To do: Below are lines of data, and only some are wanted. Please repeat exactly those from the line that has "and 'repressive_mm10.txt' are" through the line that has "For citation, Shim, WJ., Piper, M., Palpant, N., Boden, M.".

Record extracts:
───

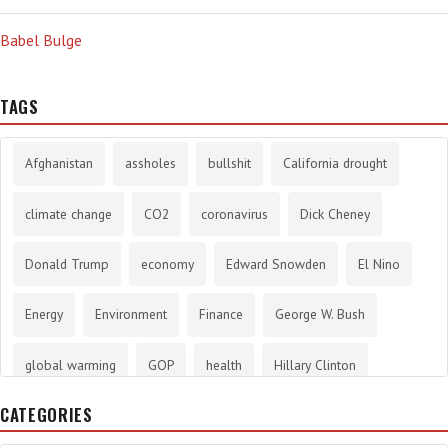
Babel Bulge
TAGS
Afghanistan
assholes
bullshit
California drought
climate change
CO2
coronavirus
Dick Cheney
Donald Trump
economy
Edward Snowden
El Nino
Energy
Environment
Finance
George W. Bush
global warming
GOP
health
Hillary Clinton
CATEGORIES
History
infotainment
internet
iraq
Joe Biden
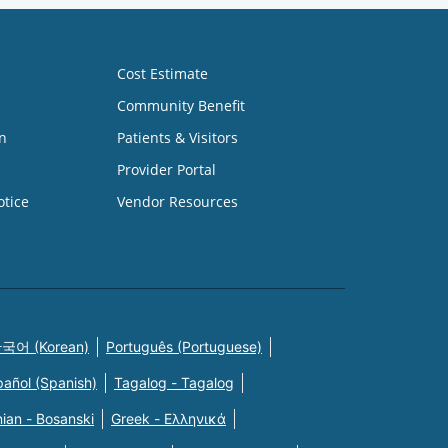
Cost Estimate
Community Benefit
n
Patients & Visitors
Provider Portal
otice
Vendor Resources
국어 (Korean)
Português (Portuguese)
pañol (Spanish)
Tagalog - Tagalog
ian - Bosanski
Greek - Eλληνικά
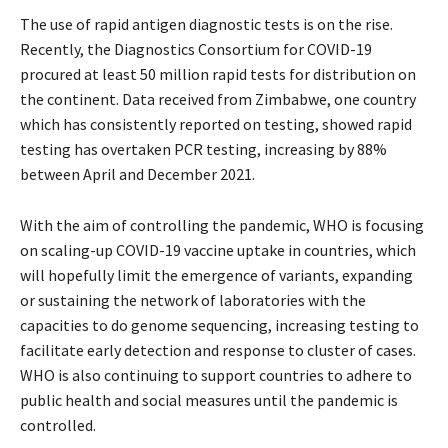
The use of rapid antigen diagnostic tests is on the rise.
Recently, the Diagnostics Consortium for COVID-19
procured at least 50 million rapid tests for distribution on
the continent. Data received from Zimbabwe, one country
which has consistently reported on testing, showed rapid
testing has overtaken PCR testing, increasing by 88%
between April and December 2021.
With the aim of controlling the pandemic, WHO is focusing
on scaling-up COVID-19 vaccine uptake in countries, which
will hopefully limit the emergence of variants, expanding
or sustaining the network of laboratories with the
capacities to do genome sequencing, increasing testing to
facilitate early detection and response to cluster of cases.
WHO is also continuing to support countries to adhere to
public health and social measures until the pandemic is
controlled.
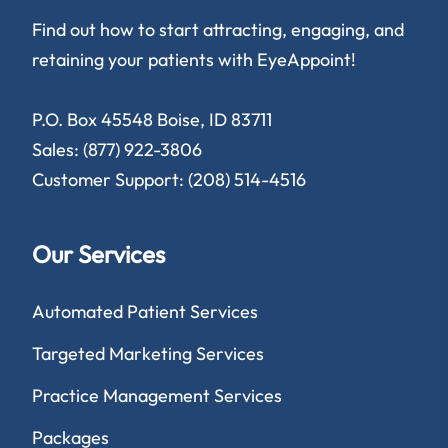
Find out how to start attracting, engaging, and
retaining your patients with EyeAppoint!
P.O. Box 45548 Boise, ID 83711
Sales: (877) 922-3806
Customer Support: (208) 514-4516
Our Services
Automated Patient Services
Targeted Marketing Services
Practice Management Services
Packages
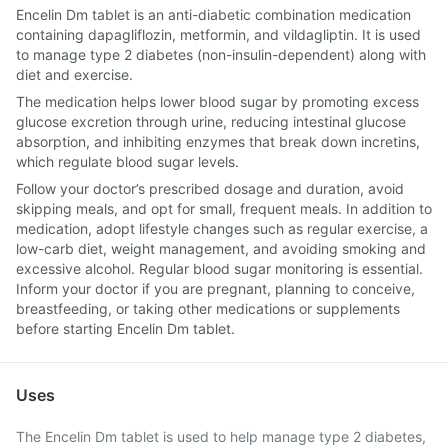
Encelin Dm tablet is an anti-diabetic combination medication
containing dapagliflozin, metformin, and vildagliptin. It is used
to manage type 2 diabetes (non-insulin-dependent) along with
diet and exercise.
The medication helps lower blood sugar by promoting excess
glucose excretion through urine, reducing intestinal glucose
absorption, and inhibiting enzymes that break down incretins,
which regulate blood sugar levels.
Follow your doctor’s prescribed dosage and duration, avoid
skipping meals, and opt for small, frequent meals. In addition to
medication, adopt lifestyle changes such as regular exercise, a
low-carb diet, weight management, and avoiding smoking and
excessive alcohol. Regular blood sugar monitoring is essential.
Inform your doctor if you are pregnant, planning to conceive,
breastfeeding, or taking other medications or supplements
before starting Encelin Dm tablet.
Uses
The Encelin Dm tablet is used to help manage type 2 diabetes,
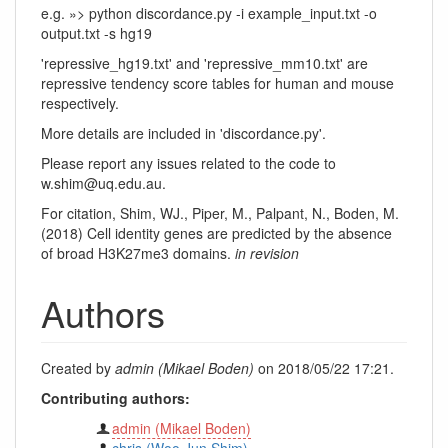
e.g. »> python discordance.py -i example_input.txt -o
output.txt -s hg19
'repressive_hg19.txt' and 'repressive_mm10.txt' are
repressive tendency score tables for human and mouse
respectively.
More details are included in 'discordance.py'.
Please report any issues related to the code to
w.shim@uq.edu.au.
For citation, Shim, WJ., Piper, M., Palpant, N., Boden, M.
(2018) Cell identity genes are predicted by the absence
of broad H3K27me3 domains.
in revision
Authors
Created by
admin (Mikael Boden)
on 2018/05/22 17:21.
Contributing authors:
admin (Mikael Boden)
chris (Woo Jun Shim)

───

Your solution:
'repressive_hg19.txt' and 'repressive_mm10.txt' are
repressive tendency score tables for human and mouse
respectively.
More details are included in 'discordance.py'.
Please report any issues related to the code to
w.shim@uq.edu.au.
For citation, Shim, WJ., Piper, M., Palpant, N., Boden, M.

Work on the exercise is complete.